When locals Louis XIV played the Del Mar Fairgrounds, soon after their song "Finding Out True Love Is Blind" became a national hit, they were nice enough to stop and talk to the fans.
One fan at the Eric Burdon concert said, "Eric Burdon is such a dick. How could he not sign a few autographs?"
I told him that when the Bacchanal was around on Clairemont Mesa Boulevard, I was 19 and couldn't get in to see him. The security guard backstage was nice enough to keep the door open so that I could hear the show. I waited by his tour bus with about 25 other fans after the show. He let me and 5 other people on and said when we leave, he'll let 5 more on.
As I sat with Burdon and he signed my albums, I asked him about a Donovan song he covered. As he smiled and started to answer, an older guy with a British accent started screaming, "Who let all these guys on the bus? Get them out of here! Let's get some women in here!" Burdon signed my albums as the four other guys laughed. This man then screamed, "I'm serious! Get out of here!"
As we walked off the bus, the rest of the crowd was waiting to get on. They were bothered when the only two women standing out there were the only ones let on.
There were more women when R&B star John Legend appeared at the Verizon store in Mission Valley a couple of years ago. The crowd of 300 was about 90 percent female. His show that night at Humphrey's was sold out.
Legend was signing posters, pictures, and his recent CD for the first 25 people. As the line grew, his 6'3" bodyguard told a Verizon employee, "Tell everyone in line only one autograph. And only one photograph. That's it! I don't want to start getting mean and yelling, but I'm going to have to start in a second if things don't get more organized."
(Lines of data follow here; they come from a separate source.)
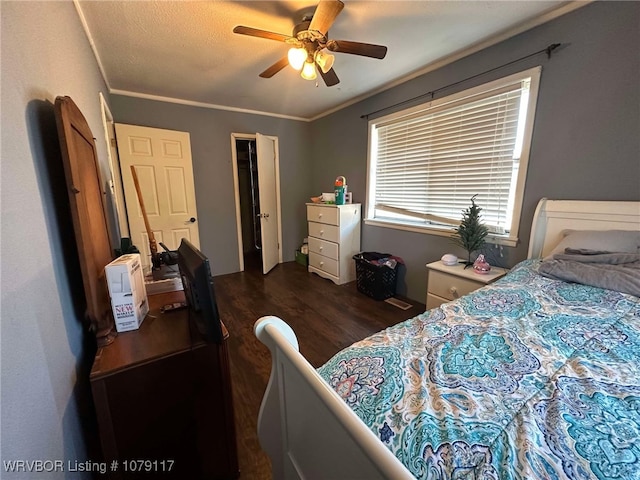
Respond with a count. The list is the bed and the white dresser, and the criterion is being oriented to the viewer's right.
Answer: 0

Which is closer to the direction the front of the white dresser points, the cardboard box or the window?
the cardboard box

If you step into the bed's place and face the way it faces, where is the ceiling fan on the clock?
The ceiling fan is roughly at 3 o'clock from the bed.

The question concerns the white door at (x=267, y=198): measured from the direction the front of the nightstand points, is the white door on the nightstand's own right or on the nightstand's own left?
on the nightstand's own right

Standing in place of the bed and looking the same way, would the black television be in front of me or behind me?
in front

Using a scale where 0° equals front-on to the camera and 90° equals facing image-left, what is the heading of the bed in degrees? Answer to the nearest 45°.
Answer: approximately 45°

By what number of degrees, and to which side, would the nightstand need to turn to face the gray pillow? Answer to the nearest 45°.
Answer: approximately 135° to its left

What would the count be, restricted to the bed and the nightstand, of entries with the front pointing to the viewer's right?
0

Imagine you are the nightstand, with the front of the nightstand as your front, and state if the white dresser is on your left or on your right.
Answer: on your right

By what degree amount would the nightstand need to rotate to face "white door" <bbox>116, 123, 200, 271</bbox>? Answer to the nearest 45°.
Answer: approximately 45° to its right

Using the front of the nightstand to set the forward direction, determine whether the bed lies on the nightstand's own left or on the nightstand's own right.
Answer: on the nightstand's own left

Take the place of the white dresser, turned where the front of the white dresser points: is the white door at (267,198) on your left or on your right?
on your right

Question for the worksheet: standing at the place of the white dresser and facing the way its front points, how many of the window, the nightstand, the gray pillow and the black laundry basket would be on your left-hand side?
4

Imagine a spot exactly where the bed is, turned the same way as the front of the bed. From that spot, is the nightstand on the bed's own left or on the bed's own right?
on the bed's own right

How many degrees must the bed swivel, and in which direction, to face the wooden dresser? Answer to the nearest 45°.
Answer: approximately 45° to its right
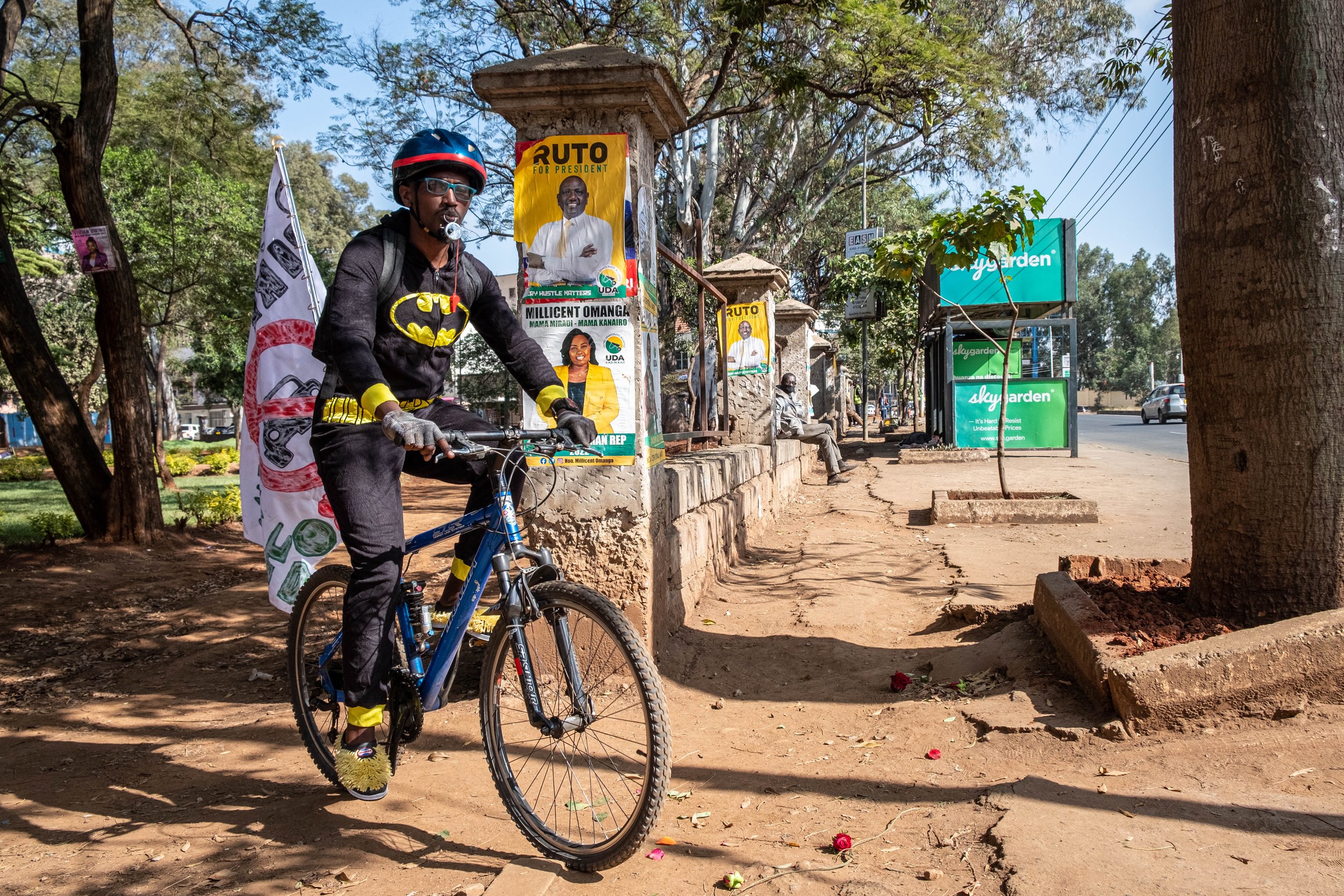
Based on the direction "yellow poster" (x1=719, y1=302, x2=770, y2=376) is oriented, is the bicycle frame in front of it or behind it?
in front

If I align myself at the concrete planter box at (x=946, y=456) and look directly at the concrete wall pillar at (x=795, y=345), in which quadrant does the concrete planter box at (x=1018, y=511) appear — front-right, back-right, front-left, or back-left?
back-left

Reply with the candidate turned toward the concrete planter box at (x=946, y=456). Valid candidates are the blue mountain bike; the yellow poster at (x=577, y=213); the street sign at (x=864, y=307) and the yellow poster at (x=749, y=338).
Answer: the street sign

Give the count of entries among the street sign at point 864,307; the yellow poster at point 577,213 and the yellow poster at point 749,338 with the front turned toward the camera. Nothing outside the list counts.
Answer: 3

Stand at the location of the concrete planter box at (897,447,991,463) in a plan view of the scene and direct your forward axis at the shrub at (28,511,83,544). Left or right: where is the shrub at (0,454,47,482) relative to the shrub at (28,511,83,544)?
right

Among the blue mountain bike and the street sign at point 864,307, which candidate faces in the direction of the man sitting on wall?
the street sign

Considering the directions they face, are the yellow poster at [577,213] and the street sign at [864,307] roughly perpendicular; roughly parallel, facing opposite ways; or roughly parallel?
roughly parallel

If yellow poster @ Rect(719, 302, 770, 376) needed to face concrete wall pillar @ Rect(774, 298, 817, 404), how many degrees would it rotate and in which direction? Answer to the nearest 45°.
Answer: approximately 180°

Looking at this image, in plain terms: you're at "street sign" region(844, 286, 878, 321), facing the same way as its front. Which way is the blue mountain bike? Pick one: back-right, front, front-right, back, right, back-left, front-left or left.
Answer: front

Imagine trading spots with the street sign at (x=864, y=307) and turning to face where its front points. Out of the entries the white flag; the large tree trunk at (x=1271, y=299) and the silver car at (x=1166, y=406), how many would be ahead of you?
2

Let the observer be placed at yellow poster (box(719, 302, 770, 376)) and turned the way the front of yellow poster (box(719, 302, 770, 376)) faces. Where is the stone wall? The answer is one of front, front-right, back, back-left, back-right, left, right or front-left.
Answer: front

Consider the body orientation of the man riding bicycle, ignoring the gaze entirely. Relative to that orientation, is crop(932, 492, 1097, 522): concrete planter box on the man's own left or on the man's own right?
on the man's own left

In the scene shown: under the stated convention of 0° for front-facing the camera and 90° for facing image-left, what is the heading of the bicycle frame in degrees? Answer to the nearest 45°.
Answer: approximately 315°

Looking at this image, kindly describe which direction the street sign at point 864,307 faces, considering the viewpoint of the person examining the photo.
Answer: facing the viewer

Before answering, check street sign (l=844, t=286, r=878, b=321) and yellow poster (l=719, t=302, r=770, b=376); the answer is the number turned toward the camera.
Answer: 2

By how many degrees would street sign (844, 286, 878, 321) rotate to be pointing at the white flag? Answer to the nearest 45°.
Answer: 0° — it already faces it

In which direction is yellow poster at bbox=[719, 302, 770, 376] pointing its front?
toward the camera
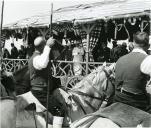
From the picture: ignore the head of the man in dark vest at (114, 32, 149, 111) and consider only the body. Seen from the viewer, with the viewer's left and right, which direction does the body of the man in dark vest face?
facing away from the viewer and to the right of the viewer

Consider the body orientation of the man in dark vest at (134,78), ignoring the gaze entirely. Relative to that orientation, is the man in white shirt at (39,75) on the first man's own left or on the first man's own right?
on the first man's own left
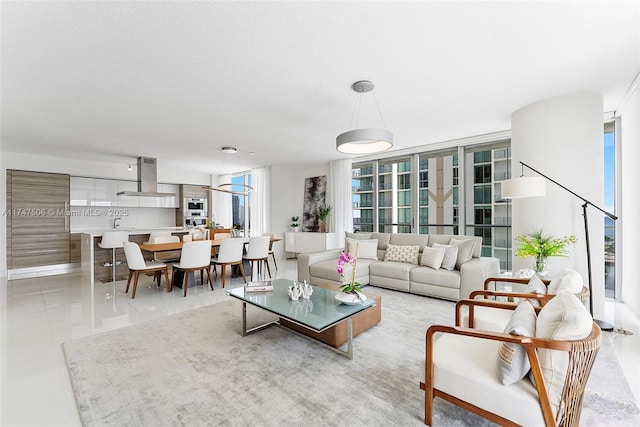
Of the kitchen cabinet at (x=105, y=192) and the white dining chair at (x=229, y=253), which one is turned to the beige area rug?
the kitchen cabinet

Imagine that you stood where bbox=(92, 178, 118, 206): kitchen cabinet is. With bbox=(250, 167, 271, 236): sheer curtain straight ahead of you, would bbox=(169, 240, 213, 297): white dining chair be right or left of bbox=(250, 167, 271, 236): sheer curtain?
right

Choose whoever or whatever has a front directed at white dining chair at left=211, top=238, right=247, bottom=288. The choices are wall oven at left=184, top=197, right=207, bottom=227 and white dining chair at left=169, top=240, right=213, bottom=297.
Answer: the wall oven

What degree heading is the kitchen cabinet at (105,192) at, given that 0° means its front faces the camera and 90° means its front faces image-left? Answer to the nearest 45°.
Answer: approximately 0°

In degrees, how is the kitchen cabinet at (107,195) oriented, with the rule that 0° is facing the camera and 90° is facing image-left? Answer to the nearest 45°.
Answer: approximately 0°

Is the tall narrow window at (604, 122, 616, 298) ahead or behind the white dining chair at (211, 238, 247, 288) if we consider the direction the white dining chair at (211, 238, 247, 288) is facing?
behind

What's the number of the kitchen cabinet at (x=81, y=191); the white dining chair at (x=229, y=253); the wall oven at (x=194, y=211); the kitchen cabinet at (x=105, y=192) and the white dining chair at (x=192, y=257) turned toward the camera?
3

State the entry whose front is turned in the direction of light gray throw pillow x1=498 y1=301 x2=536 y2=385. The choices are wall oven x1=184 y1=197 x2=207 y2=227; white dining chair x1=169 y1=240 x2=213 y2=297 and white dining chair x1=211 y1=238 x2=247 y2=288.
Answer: the wall oven

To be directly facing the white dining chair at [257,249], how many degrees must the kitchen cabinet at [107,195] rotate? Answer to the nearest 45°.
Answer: approximately 45° to its left

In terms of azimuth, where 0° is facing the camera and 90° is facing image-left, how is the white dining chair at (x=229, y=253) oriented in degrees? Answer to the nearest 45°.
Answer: approximately 135°
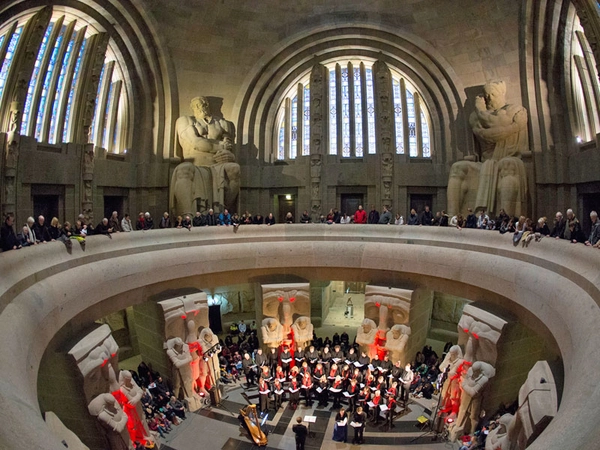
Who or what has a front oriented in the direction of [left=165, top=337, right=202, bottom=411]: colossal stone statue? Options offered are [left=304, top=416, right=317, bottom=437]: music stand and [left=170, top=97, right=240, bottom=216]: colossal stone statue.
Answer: [left=170, top=97, right=240, bottom=216]: colossal stone statue

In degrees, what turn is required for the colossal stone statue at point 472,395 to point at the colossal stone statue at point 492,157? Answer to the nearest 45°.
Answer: approximately 135° to its right

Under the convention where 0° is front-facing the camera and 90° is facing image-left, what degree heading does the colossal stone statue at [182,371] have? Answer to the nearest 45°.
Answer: approximately 315°

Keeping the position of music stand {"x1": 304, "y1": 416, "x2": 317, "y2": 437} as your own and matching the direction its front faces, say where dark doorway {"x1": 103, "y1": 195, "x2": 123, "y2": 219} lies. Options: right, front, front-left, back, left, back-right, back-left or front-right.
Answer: back-right

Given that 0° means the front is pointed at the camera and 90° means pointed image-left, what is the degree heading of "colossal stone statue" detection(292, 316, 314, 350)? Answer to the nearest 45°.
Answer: approximately 0°

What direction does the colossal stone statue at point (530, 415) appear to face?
to the viewer's left

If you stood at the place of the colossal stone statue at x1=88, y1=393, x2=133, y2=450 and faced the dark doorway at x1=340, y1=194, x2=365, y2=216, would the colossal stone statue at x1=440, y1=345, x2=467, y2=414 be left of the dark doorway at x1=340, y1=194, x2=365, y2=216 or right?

I didn't care about an autograph. I wanted a quick interview. I walked over to the side of the table and asked him, "Is Legend your real name?" He smiled and said what it was (something like "Stevens"). He then said, "I know, I know. It sounds a bit presumptuous, doesn't it?"
I had heard someone in line say that rapper Snoop Dogg performed on his CD. "How did you get Snoop Dogg on this record?" I asked.
"I have a friend who works with him, so I just called him and asked."
"Does he smoke as much pot as everyone says?" He paused to think about how to answer that.
"Uh, yeah, I think he does."
Security then said, "If you want to ask him any more questions, you'll have to wait in line."
When Alice Cooper played Humphrey's around six years ago, a large crowd waited around the resort to see him after the show. Security wouldn't let anyone in certain areas, so fans were crammed between the pool and rooms. One guy with a homemade shirt with song titles all over it said, "I drove all the way down here from Phoenix. And, Cooper is always in town places since he lives there. He doesn't sign autographs for crowds this big."